Really? As a philosophy for life, Seidl’s answer makes sense. But you will stare long and hard at one of his films before detecting any meaningful change in his characters. Their situations usually seem as ghastly at the end of the films as they were at the beginning.
“Well I do not share your view,” he says in a perfectly good-natured tone. “I hold the view that my characters always recognise something. Even if it may be a bad experience, they are aware of something. I know I cannot change anything with my films. There are some people who see my films and are happy because now they see the world from a different point of view.”
Now, what about this issue with Austrian film as a whole? Obviously, only a limited number of movies made in that country make it into our cinemas. For all we know, the nation delivers many, many knockabout comedies for the domestic market. (Though Markus Schleinzer once drily told me that they make about one such film a year.) What is going on?
Seidl is honest enough to recognise the caricature as communicating a truth.
“You are right,” he says. “We have a very critical view of social reality. And we deal with that in a very critical way. For me, the question is: why don’t other nations do that as well? The question is why don’t the French and British see this as well. Why don’t they show the world the way it is?”
With respect, I'm not sure this is the question at all. French film-makers such as Robert Guédiguian (from a neo-realist perspective) and Gaspar Noé (from a more heightened angle) revel in the wretchedness of humanity. Clio Bernard's upcoming The Selfish Giant and Paddy Considine's recent Tyrannosaur demonstrate that the Brits are at home to their inner pessimist. But those countries also produce comedies, thrillers and romances. The question is why – if the films that get exported are any guide – Austrian cinema seems to have only the one, sombre register.

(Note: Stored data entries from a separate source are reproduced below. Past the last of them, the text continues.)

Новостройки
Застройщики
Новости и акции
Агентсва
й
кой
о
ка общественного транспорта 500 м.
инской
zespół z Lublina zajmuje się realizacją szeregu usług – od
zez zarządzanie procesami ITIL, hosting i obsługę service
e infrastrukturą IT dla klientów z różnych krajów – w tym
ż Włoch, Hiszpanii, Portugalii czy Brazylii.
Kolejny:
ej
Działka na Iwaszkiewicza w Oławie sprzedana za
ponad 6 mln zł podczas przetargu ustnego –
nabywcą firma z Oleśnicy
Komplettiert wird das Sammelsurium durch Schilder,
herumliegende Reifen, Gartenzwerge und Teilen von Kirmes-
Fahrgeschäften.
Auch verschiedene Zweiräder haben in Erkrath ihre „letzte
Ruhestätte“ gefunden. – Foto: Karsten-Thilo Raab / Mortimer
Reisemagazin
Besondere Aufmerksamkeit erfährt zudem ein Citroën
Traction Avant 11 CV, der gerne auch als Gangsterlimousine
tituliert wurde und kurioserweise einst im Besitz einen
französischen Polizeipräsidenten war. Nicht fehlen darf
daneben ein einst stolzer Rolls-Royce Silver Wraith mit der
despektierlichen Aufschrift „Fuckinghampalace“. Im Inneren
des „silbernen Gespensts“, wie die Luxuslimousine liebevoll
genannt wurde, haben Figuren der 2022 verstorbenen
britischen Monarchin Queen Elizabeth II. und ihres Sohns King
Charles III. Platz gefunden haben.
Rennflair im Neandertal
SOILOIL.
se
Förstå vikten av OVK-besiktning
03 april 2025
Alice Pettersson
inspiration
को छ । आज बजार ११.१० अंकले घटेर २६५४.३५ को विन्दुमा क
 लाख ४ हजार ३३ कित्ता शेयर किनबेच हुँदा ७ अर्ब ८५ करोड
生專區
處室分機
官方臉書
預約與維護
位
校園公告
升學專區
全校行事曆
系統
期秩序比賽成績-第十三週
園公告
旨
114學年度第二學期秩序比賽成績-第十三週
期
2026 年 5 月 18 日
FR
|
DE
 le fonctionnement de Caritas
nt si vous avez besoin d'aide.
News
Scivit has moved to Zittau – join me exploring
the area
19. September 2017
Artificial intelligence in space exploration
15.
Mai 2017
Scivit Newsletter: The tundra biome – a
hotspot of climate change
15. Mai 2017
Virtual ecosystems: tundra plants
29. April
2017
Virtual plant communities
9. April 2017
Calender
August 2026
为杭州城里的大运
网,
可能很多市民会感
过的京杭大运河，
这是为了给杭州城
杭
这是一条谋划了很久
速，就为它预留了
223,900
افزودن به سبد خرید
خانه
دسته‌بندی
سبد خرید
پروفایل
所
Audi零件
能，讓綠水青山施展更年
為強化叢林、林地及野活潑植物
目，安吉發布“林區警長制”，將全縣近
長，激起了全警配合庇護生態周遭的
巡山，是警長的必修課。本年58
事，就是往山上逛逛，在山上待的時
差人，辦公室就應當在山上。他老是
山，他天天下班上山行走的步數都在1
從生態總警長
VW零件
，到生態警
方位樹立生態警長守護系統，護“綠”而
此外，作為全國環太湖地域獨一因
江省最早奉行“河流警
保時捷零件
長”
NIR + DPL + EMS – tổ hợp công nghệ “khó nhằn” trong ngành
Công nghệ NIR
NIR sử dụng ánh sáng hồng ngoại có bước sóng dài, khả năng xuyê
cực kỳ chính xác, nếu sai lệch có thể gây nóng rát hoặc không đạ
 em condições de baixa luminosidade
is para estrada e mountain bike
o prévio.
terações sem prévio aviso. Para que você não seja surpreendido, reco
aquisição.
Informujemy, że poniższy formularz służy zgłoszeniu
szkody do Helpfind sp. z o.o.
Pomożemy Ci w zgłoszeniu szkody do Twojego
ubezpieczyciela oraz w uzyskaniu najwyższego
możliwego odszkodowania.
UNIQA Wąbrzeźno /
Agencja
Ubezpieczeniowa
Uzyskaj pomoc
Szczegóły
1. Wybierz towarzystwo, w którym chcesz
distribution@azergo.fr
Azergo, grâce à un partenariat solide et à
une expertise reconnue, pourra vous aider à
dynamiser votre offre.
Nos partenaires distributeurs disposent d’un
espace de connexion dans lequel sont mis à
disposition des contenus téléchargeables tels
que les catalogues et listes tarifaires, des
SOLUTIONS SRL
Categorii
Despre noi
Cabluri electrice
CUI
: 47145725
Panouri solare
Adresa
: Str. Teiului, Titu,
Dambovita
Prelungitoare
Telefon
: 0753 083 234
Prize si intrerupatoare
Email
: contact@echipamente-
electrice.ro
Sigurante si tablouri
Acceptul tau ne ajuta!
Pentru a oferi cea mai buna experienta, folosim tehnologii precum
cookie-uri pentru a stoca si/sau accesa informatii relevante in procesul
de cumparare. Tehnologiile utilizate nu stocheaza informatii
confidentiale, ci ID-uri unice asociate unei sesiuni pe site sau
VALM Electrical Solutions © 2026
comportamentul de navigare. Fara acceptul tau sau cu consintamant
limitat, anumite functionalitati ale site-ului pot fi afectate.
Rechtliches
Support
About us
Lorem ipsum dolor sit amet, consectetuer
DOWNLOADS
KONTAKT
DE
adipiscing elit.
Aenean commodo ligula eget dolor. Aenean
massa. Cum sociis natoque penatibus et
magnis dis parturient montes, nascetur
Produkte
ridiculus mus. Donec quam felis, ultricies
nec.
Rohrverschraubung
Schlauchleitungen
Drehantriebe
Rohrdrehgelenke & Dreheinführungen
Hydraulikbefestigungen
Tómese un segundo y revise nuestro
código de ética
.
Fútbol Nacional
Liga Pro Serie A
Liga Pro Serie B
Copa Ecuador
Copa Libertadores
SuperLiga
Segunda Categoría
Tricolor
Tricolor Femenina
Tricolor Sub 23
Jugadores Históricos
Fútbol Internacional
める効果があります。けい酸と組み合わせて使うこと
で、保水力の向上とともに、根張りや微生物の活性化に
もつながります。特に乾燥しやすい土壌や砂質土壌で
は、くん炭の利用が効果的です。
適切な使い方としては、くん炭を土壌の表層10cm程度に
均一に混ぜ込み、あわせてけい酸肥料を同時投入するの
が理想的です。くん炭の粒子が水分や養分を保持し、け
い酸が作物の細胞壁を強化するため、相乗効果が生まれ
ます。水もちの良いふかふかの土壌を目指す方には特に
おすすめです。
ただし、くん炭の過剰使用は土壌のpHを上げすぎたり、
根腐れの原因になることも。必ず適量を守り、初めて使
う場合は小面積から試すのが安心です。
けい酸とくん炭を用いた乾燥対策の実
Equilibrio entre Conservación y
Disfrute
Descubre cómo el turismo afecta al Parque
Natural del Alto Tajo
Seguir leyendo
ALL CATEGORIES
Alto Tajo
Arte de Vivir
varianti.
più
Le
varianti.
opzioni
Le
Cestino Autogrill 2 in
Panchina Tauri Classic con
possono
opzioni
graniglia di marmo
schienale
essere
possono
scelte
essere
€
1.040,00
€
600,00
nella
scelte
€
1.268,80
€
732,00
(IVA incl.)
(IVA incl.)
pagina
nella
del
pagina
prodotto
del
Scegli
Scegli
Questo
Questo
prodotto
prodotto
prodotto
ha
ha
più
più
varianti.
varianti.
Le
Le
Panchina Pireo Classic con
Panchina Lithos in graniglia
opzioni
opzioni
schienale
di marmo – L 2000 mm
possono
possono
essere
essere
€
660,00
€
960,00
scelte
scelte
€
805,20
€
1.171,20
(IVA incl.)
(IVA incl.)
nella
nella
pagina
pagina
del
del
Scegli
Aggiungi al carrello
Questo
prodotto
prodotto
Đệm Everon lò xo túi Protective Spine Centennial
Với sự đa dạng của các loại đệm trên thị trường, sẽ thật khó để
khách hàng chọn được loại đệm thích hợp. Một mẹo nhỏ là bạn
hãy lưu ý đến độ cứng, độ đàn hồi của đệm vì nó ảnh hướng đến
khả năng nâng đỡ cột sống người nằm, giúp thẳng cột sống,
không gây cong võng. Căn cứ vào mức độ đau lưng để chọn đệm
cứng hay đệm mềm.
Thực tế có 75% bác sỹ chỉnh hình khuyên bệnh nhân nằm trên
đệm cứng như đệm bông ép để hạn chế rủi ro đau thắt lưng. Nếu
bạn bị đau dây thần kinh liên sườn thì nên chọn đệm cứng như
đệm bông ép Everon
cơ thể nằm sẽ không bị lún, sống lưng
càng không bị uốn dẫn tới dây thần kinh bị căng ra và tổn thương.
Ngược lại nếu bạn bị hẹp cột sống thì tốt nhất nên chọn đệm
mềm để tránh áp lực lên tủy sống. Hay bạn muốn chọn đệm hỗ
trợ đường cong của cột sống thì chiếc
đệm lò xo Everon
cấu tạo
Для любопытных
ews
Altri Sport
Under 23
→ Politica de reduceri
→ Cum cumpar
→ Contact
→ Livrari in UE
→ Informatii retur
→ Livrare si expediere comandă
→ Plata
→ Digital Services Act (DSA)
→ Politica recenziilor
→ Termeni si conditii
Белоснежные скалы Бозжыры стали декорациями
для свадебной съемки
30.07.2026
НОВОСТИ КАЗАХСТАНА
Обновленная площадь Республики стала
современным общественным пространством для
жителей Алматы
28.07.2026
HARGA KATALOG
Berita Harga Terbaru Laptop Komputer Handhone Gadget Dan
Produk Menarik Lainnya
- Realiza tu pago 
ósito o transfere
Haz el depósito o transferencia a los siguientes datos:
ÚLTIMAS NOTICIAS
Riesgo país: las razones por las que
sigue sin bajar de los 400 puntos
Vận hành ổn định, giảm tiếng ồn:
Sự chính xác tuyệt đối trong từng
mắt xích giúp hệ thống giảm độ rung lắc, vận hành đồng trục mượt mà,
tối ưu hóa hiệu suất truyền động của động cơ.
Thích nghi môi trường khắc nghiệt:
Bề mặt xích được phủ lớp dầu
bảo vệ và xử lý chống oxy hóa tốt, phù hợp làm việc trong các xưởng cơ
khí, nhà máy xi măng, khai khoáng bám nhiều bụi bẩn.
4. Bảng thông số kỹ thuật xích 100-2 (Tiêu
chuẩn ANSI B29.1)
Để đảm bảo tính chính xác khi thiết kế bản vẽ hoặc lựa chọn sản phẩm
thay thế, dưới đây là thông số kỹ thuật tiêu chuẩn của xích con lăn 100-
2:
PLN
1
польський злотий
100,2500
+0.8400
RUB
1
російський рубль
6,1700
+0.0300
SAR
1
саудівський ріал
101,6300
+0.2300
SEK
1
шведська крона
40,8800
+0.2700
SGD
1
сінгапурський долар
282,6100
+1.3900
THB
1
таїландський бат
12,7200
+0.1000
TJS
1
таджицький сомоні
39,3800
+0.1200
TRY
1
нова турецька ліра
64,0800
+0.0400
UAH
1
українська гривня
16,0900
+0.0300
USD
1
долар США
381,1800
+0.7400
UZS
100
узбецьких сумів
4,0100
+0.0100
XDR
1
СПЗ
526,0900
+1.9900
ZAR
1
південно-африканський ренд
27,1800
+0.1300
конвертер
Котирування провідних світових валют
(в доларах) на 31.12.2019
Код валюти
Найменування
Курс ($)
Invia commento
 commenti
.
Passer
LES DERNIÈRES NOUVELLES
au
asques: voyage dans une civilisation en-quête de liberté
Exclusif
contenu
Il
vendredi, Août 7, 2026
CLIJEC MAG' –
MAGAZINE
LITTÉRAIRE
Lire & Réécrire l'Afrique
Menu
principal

"You also have to consider things from the historic point of view," he says. "Because in Austria we have suppressed so much of our past. As regards the Nazis, for years we regarded ourselves as victims rather than perpetrators. We have taken years to deal with that mistake. For too long we bowed to authority – even as long ago as the Hapsburg Empire."
Interestingly, Schleinzer made exactly the same comment about Austria’s guilty past. So there must be something in this theory. The nation has also, in recent years, had to cope with the fallout of the Fritzl case. Any hopes that Ulrich might offer the world a jolly distraction from that terrible story – in which a woman was held in a suburban basement for many years – are harboured in vain. Shortly after hearing of the case in 2008, Ulrich decided to make a documentary on the Austrian basement.
“It will be a film about men,” he says. “The basement is a male domain. If men want to be amongst men and do the things they want then they go to the basement.”
Don't shudder. The film could be about Scalextric and train sets. Couldn't it?
yyy Paradise: Love opens on June 14th. Paradise: Faith and Paradise Hope follow in July and August.